Manzanilla: een kruidige, ziltige variatie op Fino. De wijn is gerijpt in Sanlucar de Barrameda. Manzanilla is trouwens het Spaanse woord voor kamille. Dat proef je ook terug in deze sherry.
Oloroso: een sherry soort die donkerder en sterker van smaak is dan de meeste sherry’s. Deze sherry rijpt ‘oxidatief’. Dat betekent dat de wijn veel in aanraking is gekomen met zuurstof. Hierdoor krijgt hij een ander type smaak, meer notig, en een donkere kleur.
Amontillado: een aromatische sherry met een hazelnotensmaak.
Medium sweet: een zoetige sherry met notensmaak. Deze sherry ruikt ook heerlijk! Het is bijna altijd een mix van Amontillado en Pedro Ximenénez.
Pedro Ximénez: volle en stevige sherry die erg zoet is.

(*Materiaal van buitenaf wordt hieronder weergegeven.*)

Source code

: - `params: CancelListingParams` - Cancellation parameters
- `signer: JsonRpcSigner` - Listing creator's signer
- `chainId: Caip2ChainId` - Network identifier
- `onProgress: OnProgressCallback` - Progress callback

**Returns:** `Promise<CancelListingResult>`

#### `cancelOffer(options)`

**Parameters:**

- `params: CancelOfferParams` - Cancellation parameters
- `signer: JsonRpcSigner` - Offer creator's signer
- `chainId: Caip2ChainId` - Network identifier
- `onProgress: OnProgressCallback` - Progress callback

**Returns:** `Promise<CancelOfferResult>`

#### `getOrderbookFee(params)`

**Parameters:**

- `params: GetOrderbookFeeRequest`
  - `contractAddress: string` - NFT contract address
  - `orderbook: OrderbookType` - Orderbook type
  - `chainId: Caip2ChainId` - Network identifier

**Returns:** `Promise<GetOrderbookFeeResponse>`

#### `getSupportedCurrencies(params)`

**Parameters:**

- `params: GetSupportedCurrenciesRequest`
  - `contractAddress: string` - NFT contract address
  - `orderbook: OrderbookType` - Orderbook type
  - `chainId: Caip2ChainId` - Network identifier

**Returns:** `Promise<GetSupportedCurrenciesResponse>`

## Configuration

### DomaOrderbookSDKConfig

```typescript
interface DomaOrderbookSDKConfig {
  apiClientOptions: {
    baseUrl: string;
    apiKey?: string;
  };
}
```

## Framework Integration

Heel donker van kleur en licht stroperig.
Cream sherry: een zoete variant en meestal een blend van verschillende soorten. De smaak is zacht met tonen van noten en rozijnen. (https://www.gall.nl/wijn/sherry/)
Op een sherryfles vind je dus geen jaartallen omdat de drank een mix is van verschillende jaartallen. Er zijn maar 2 categorieën die de tijd aanduiden bij deze drank.
V.O.S. (Very Old Sherry): minimaal 20 jaar
V.O.R.S. (Very Old Rare Sherry): minimaal 30 jaar (https://www.gall.nl/wijn/sherry/)
Er zijn verschillende soorten, zowel droog als zoet, van licht tot zwaar. Het voert te ver om hier alle soorten op te sommen. Het smaakverschil tussen een lichte en droge (bijvoorbeeld manzanilla) of een zware en zoete sherry (bijvoorbeeld PX) is enorm. De kenmerkende smaak is over het algemeen licht notig en een beetje gistig. (https://www.foodiesmagazine.nl/inspiratie/keukenhacks/wat-is-sherry/)
Ik merk in Monte Cristo geen gist of noten op. Maar het is wel een lekker bier, dat wellicht kan dienen als een soort 'opstapje' naar sherry, port of cognac of iets dergelijks.